Spanische und italienische Regierungsbehörden stufen diese nigerianischen Gruppen als besonders gefährlich ein.

Nigeria ist mit fast 200 Millionen Einwohnern das bevölkerungsreichste Land Afrikas.  Bis zum Jahr 2050 werden dort schätzungsweise 400 Millionen und bis zum Jahr 2100 rund 800 Millionen Menschen leben. Hier herrscht Chaos, Korruption, mafiöse Strukturen und eine sehr große Armut.

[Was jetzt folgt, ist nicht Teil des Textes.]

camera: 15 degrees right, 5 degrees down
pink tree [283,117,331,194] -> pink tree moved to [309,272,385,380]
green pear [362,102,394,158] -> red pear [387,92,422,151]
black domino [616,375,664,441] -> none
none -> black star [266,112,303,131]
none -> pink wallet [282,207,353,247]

 Die größte Stadt Nigerias, Lagos (rund 22 Millionen Einwohner), ist von einem riesigen Slum umgeben. Prostitution und hohe HIV-Infektions-Raten breiten sich aus. Im Norden des Landes wüten Islamisten wie die Terrororganisation »Boko Haram«, die mit dem »Islamischen Staat« (IS/ISIS/DEASH) verbündet ist. Immer wieder wird auf die Gefahr hingewiesen, dass es zu großen Auswanderungswellen von Nigeria in Richtung Europa kommen kann. Wahrscheinlich wird dies nur eine Frage der Zeit sein, denn wer kann, wird auswandern. Und das Ziel ist klar. 

Einen weiteren Bericht über die Nigerianische Mafia können sie hier im Kopp Report nachlesen.

Illegal Eingewanderte, in der Zukunft illegal Einwandernde, und die schon hier lebenden und geduldeten Flüchtlinge/Migranten werden zukünftig einen hohen Stellenwert in unserem bisherigen Leben in Deutschland einnehmen. Das Deutschland wie wir es kennen, wird es aller Voraussicht nach in einigen Jahren nicht mehr geben. Die jetzige Regierung tut nichts, aber auch gar nichts um die eigene Bevölkerung vor kriminellen Ausschreitungen unserer „Gäste“ zu schützen. Langsam wird es sogar „Normalität“ TÄGLICH von Gewaltverbrechen zu lesen, zu hören und zu sehen. Es ist hier bei uns eine Ohnmacht dem noch Kommenden gegenüber ausgebrochen, wie man es nie gekannt hat. Die stille Angst breitet sich aus, und wird immer lauter. Wie mag eine Zukunft mit Islam, Scharia und Co. für uns Bürger aussehen? Man muss nicht fragen, eigentlich wie jeden Tag, nur eben jeden Tag schlimmer. Unsere Leichtigkeit des Lebens wird sich in naher Zukunft als sehr schwere Bürde erweisen, da  unsere Regierung hart dafür arbeitet das es auch so bleibt.

Längst wird vermutet das es hier nicht allein um Flüchtlinge oder Migranten geht, sondern um die Neuansiedlung von Menschen. Was daraus folgen könnte, mag jeder für sich durchdenken, es wird wahrscheinlich nichts Positives sein. Wollen wir das?